What is behind France's reversal? Its disappointment with President Bashar al-Assad; Chirac nurtured him when he succeeded his father, but he proved incapable of undertaking any serious domestic reforms. It didn't help when Damascus awarded a big oil contract to Occidental PetroCanada, rather than Total. Then Chirac got the impression that Syria was sabotaging the economic reforms advocated by his friend Rafik Hariri, and jeopardising decisions taken at the Paris II summit in November 2002, at which substantial resources were allocated to rescheduling Lebanon's debt. Chirac also decided that cooperating with the US would be a good way to forget the acrimony caused by Iraq. This came as a big surprise to the White House, which had never taken much interest in the future of Lebanon.
In September 2004 the new entente led to UN Security Council resolution 1559, which called on Syria to withdraw its troops, and - at US instigation - demanded disarmament of the militia (armed groups in Palestinian camps and Hizbullah). Throughout the ensuing crisis Paris and Washington worked together for the departure of Syrian troops, the start of a public inquiry into the Hariri assassination and the organisation of a general election on the scheduled date.
How long will the honeymoon last? The US objective, in the larger context of its Middle East strategy, is to dispose of the Syrian regime and disarm Hizbullah. France is still undecided and has been waiting for the Ba'ath party congress this month to review its policy on Syria. It refuses to classify Hizbullah as a terrorist organisation and wants to leave it to the Lebanese to deal with disarmament. In May an envoy for Chirac assured the secretary general of Hizbullah on this point.
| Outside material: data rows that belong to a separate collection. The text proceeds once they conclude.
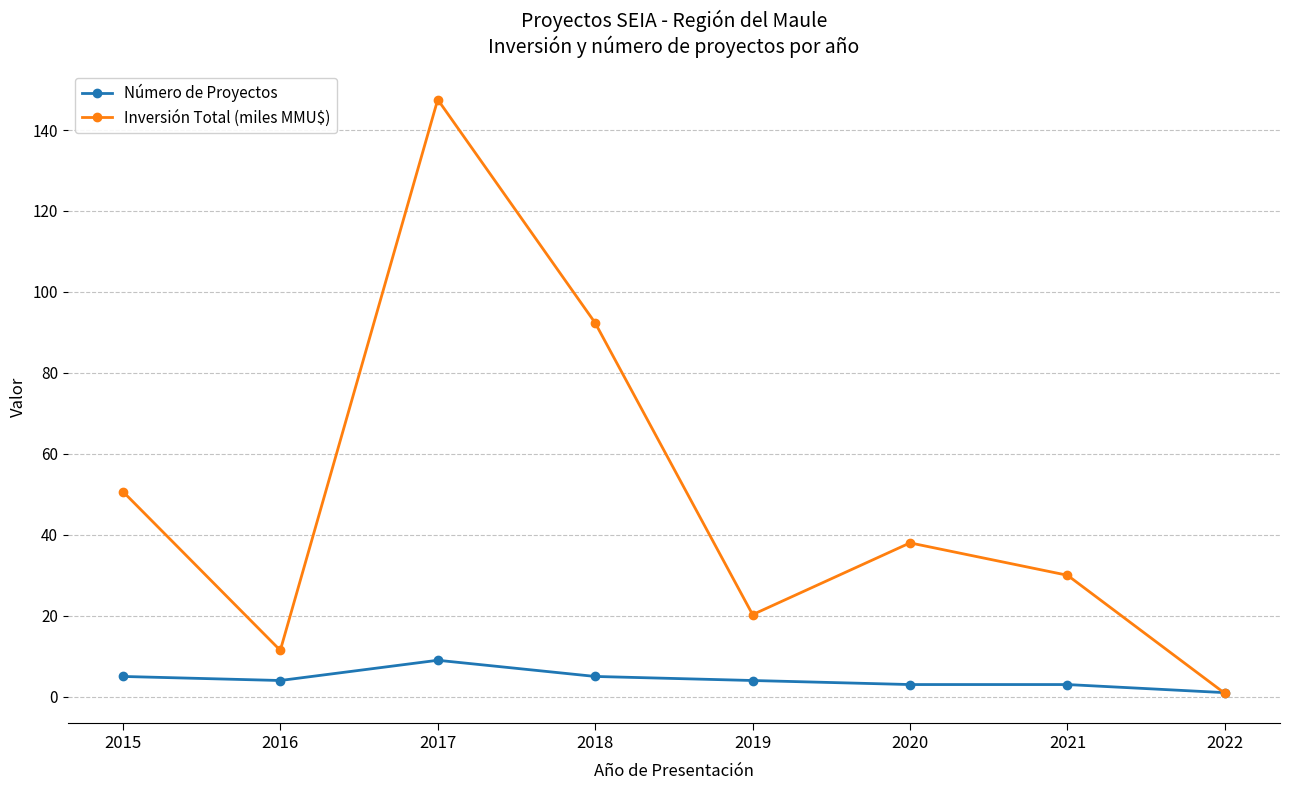

What is the spread (max minus min) of values at 2016?

7.4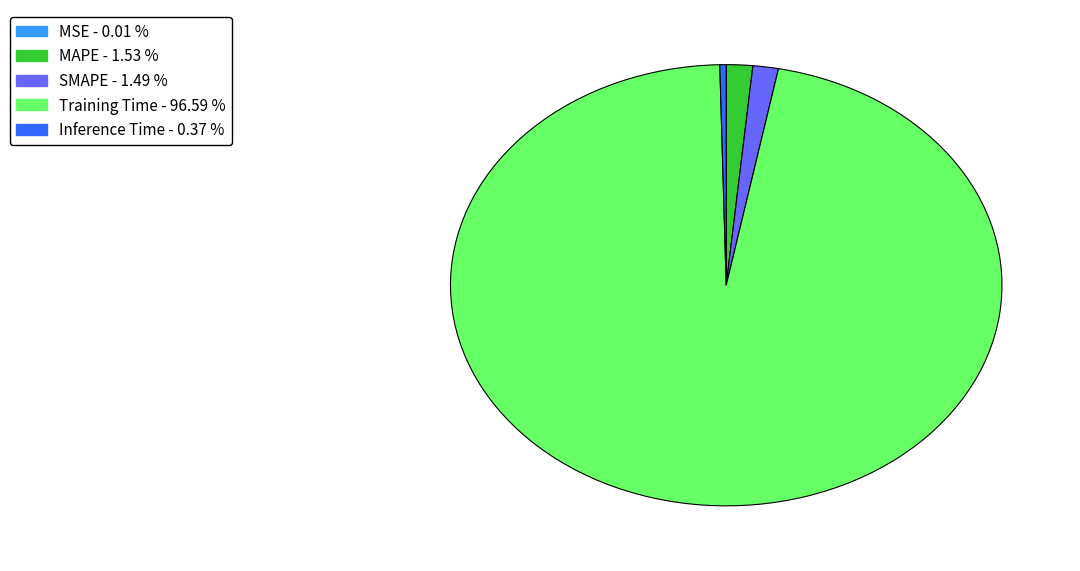

What is the largest slice in the pie chart?

Training Time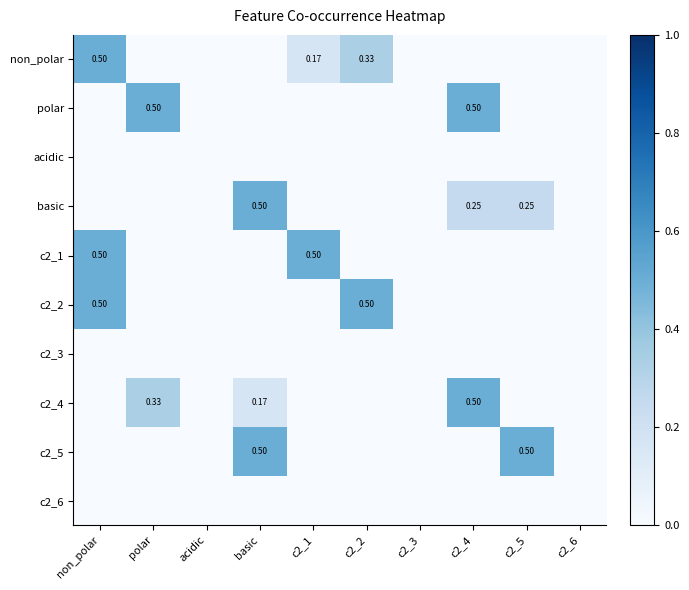

What is the spread (max minus min) of values at c2_1?

0.5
The moderation counselled by Paris has so far prevailed (2).
Disarming Hizbullah would not be easy, nor is it clear who could take charge of such an operation. The Lebanese army is not up to the task. Many of its recruits are Shia and it worked closely with Hizbullah in the fight against Israeli occupation. In a show of force on 7 March, Hizbullah brought several hundred thousand people on to the streets and the elections seem likely to provide further proof of its current strength.
"We have never used our weapons against the Lebanese," says the Hizbullah secretary general, Hassan Nasrallah. "Our weapons have always been used to fight occupying forces and they are still used to protect the country against attacks." Israel occupied south Lebanon from 1982 to 2000 and incursions by Israeli jets are still a daily event. "We are defending Lebanon's sovereignty," he explains. "Previously, before forming a government in Beirut we had to consult Damascus. Nowadays we need the approval of Paris and Washington, Cairo and Riyadh."
Everyone knows that the disarmament of Hizbullah cannot be treated as a purely domestic issue. The future of Lebanon is linked to the Israeli-Palestinian conflict, if only because there are 400,000 Palestinians in Lebanon. But it also depends on what happens in Damascus, on the climate in the Middle East, in particular in Iraq, and the standoff between Iran and the US. Hizbullah is a key component in the forces opposing US and Israeli domination and there is little chance it will give up this role, even in exchange for "compensation" in Lebanon.
Translated by Harry Forster
(1) Georges Corm, "Lebanon: a cedar ready to fall", Le Monde diplomatique, English language edition, April 2005.
(2) Disarming Palestinian groups is less strategic. They have little heavy equipment, and arms are mainly used to keep order in the camps and ward off outside attacks. cooperation.